Migrants who hold a valid visa, including long-term permanent residents, are lawful non-citizens and are not therefore subject to removal. However Australian migration law has long provided for the deportation of non-citizens who engage in criminal conduct. Since its introduction, the Migration Act 1958  has included provisions authorising the deportation of non-citizens convicted of serious offences. The existing provisions of the Act permit deportation of a person who is convicted of an offence committed when they had been a permanent resident for less than 10 years and sentenced to imprisonment for at least 12 months, or who is a threat to national security.
The power to cancel a visa on the basis of a failure to pass the ‘character test’ was first introduced in 1992 and operated alongside the deportation powers to authorise the removal of criminal non-citizens from Australia. 

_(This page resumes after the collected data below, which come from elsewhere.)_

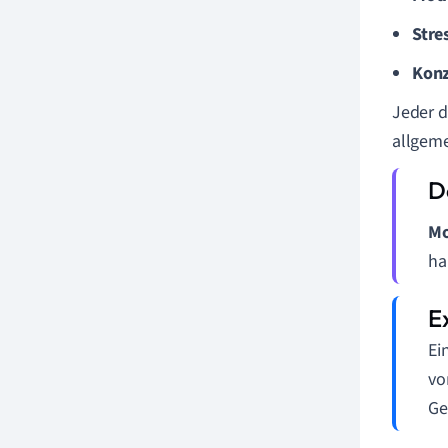
Stre
Konz
Jeder d
allgeme
Mo
ha
Ei
vo
Ge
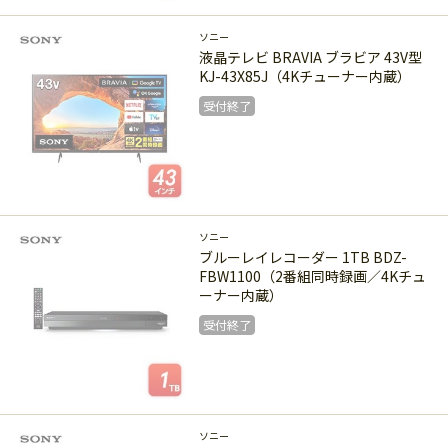
受付終了
ソニー
液晶テレビ BRAVIA ブラビア 43V型
KJ-43X85J（4Kチューナー内蔵）
受付終了
受付終了
ソニー
ブルーレイレコーダー 1TB BDZ-
FBW1100（2番組同時録画／4Kチュ
ーナー内蔵）
受付終了
受付終了
ソニー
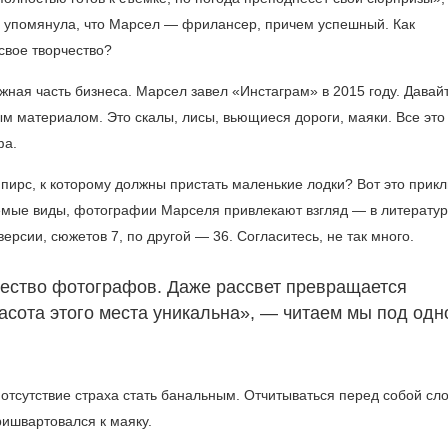
е упомянула, что Марсел — фрилансер, причем успешный. Как
свое творчество?
ая часть бизнеса. Марсел завел «Инстаграм» в 2015 году. Давай
ым материалом. Это скалы, лисы, вьющиеся дороги, маяки. Все это
фа.
 пирс, к которому должны пристать маленькие лодки? Вот это прик
емые виды, фотографии Марселя привлекают взгляд — в литератур
ерсии, сюжетов 7, по другой — 36. Согласитесь, не так много.
чество фотографов. Даже рассвет превращается
расота этого места уникальна», — читаем мы под одн
 отсутствие страха стать банальным. Отчитываться перед собой сл
ришвартовался к маяку.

Since 2004, the character cancellation powers in section 501 of the Migration Act have been the favoured mechanism to effect the removal from Australia of those who engage in criminal activity. These powers authorise the cancellation of the visa, including a permanent visa, of a non-citizen who has a substantial criminal record, or who has associations with a person, group or organisation that the Minister reasonably suspects has been or is involved in criminal conduct, or where there is a risk that a person would engage in criminal conduct, harass, molest or intimidate another person or vilify a segment of the Australian community, incite discord, or otherwise represent a danger to the Australian community. Following the strengthening of these powers in late 2014, the number of visas cancelled increased twelve-fold, from 76 cancellations in 2013-14. to 983 in 2015-16.  

The implementation of Trump's executive order has undoubtedly increased the precariousness of migrants in the United States, but when viewed from an Australian perspective the measures are neither novel nor remarkable.